National Labor Relations Board v. Valley Bakery, Inc.

1 F.3d 769 | 9th Cir. | 1993

Lead Opinion

ORDER

In view of the petition for rehearing and/or suggestion for rehearing en banc filed by the National Labor Relations Board herein, the court makes the following amendment to its opinion filed on February 24, 1993:

Delete the portion of the second paragraph on page 1375 from “Moreover, in NLRB v. Smith Industries.... ” to and including the first sentence on page 1376 ending with “influenced any votes.”.

Judge Poole has revised his dissenting opinion filed herein to conform to the above mentioned deletion from the majority opinion. Judge Poole’s revised dissenting opinion is being sent herewith to the clerk for filing.

The panel majority has voted to deny appellant’s petition for rehearing and to reject the suggestion for rehearing en banc.

The full court has been advised of the suggestion for rehearing en bane and the amendments to the majority and dissenting opinion, and no active judge has requested a vote on whether to rehear the matter en banc. Fed.R.App.P. 35.

With the court’s opinion, which was filed on February 24, 1993, and the dissenting opinion amended as above mentioned, the petition for rehearing is DENIED and the suggestion for rehearing en banc is REJECTED.

OPINION

CHOY, Circuit Judge:

The National Labor Relations Board (“NLRB” or “Board”) petitions for enforcement of its order that Valley Bakery, Inc. (“Valley” or “Company”) bargain with the Bakery, Confectionary & Tobacco Workers International Union, Local No. 85, AFL-CIO (“Union”). Because the Regional Director should have conducted an evidentiary hearing on the Company’s claims of election misconduct by the Union, we decline to enforce the Board’s order and remand for an eviden-tiary hearing.

I. PROCEDURAL & FACTUAL BACKGROUND

On April 19, 1990 the Union filed a petition seeking a representation election at the Company. On June 6, 1990 the NLRB held an election at which employees cast twelve votes for and nine votes against Union representation.

The Company timely objected to the election alleging, inter alia, that the Union or its agents coerced employees to vote in its favor by telling employees that they would be fired if the Union lost the election. In support of these objections Valley submitted the declaration of Nancy Gallagher, its Personnel Director. According to Gallagher, after the election she asked a Valley employee, who characterized herself as a strong Union supporter, why the Company had lost the election. The employee agreed to discuss the election but only on the condition that she not put anything in writing, identify any individuals, or disclose specific activities which she had promised the Union she would keep *771confidential. The employee told Gallagher that employees were afraid to vote against the Union because they were told that those employees who previously had signed authorization cards would be discharged by Valley if the Union did not win the election. When asked who made the employees believe they would be fired, the employee declined to answer on the ground that to do so would reveal confidences. On the basis of this declaration, the Company requested an eviden-tiary hearing in order to compel sworn testimony of adverse witnesses.

▶ _TASK OBJECTIVE_
For each of the following statements about the Valley Bakery court opinion, answer yes or no, quoting the words of the opinion that decide it. 1. The June 6, 1990 election produced twelve votes in favor of Union representation. 2. An active judge requested a vote on rehearing the matter en banc. 3. The employee who spoke with Gallagher identified who made employees believe they would be fired.

[Joint position lists]

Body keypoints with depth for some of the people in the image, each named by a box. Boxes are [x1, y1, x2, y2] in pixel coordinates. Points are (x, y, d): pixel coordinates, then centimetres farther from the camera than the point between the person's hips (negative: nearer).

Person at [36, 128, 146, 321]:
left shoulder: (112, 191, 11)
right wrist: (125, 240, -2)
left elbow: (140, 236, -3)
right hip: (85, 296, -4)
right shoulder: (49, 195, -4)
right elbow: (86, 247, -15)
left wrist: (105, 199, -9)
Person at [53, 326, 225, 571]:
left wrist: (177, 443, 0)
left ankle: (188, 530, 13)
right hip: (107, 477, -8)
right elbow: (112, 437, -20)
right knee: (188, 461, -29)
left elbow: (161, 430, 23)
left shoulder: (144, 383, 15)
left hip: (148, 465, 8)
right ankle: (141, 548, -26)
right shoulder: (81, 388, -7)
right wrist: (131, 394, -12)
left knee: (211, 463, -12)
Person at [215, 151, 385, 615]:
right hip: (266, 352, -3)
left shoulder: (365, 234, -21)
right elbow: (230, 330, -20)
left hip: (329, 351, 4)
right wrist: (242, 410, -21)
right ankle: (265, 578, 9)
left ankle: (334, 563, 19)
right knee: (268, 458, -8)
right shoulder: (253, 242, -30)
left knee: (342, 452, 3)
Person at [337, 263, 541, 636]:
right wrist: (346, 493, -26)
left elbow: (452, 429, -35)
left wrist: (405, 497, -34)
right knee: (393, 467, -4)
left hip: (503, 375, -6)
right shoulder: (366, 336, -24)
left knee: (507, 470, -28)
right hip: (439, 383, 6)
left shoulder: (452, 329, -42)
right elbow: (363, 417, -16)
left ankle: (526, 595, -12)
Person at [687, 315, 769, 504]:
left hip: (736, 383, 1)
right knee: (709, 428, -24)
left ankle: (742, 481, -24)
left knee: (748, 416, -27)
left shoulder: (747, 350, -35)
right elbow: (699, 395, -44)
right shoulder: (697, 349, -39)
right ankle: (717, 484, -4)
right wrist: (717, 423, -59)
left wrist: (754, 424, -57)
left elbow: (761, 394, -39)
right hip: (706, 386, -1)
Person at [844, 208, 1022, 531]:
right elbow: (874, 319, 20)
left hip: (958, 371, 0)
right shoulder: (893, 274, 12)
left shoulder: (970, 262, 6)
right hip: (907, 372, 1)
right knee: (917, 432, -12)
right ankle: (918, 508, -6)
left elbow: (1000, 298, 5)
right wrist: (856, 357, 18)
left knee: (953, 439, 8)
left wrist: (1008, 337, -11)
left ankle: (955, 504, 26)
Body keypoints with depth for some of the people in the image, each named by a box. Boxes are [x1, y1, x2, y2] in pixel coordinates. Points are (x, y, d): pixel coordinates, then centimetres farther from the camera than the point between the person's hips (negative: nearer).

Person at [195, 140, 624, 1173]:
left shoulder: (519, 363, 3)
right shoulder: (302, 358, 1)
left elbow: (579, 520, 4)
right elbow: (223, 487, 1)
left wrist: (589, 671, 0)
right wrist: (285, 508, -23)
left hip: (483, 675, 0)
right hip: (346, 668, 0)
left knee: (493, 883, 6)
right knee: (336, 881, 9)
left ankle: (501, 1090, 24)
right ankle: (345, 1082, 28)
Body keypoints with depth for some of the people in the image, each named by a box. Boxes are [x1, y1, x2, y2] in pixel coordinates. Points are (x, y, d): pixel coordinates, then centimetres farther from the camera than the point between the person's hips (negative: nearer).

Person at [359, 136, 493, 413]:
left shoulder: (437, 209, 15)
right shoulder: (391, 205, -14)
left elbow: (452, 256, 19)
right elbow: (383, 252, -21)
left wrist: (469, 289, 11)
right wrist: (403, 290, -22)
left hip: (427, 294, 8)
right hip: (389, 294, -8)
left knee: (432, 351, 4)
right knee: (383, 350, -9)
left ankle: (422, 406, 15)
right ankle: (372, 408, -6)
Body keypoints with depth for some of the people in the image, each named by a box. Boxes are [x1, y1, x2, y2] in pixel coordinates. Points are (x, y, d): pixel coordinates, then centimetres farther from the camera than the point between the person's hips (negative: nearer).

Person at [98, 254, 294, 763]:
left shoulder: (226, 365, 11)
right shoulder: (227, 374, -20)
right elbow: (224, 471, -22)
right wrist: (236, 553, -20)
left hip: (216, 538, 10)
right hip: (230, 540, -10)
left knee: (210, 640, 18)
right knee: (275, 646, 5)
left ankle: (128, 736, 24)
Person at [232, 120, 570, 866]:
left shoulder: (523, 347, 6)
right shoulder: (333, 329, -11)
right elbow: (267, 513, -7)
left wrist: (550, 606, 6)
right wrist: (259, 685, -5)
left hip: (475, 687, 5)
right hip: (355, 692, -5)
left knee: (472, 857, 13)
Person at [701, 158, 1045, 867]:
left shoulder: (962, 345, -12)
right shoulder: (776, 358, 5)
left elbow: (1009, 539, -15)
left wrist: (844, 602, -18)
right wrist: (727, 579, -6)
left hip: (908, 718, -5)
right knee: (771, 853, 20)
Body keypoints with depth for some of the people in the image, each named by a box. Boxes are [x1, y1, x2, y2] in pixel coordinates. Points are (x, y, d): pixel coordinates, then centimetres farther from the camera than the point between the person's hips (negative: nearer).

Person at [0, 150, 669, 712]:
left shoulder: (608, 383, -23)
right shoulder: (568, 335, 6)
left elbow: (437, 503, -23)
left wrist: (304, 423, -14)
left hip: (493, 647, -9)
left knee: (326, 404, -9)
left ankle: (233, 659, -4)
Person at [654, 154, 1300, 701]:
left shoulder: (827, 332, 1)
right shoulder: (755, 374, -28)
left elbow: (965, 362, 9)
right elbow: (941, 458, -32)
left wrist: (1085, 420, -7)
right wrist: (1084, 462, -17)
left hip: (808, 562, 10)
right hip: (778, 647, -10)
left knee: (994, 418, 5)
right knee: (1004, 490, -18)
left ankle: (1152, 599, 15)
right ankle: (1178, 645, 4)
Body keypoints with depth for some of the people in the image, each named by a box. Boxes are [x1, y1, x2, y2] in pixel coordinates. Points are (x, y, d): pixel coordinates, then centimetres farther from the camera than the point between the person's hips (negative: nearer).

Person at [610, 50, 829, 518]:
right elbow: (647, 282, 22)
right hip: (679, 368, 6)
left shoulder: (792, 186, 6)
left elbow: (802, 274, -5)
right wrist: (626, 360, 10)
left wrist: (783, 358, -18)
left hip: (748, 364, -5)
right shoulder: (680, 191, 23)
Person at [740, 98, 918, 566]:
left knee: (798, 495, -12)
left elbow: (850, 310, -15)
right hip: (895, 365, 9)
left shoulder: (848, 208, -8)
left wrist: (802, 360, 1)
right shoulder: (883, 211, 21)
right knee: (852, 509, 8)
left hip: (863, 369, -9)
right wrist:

▶ _WRITTEN RESPONSE_
1. Yes: "employees cast twelve votes for and nine votes against Union representation."
2. No: "no active judge has requested a vote on whether to rehear the matter en banc."
3. No: "the employee declined to answer on the ground that to do so would reveal confidences."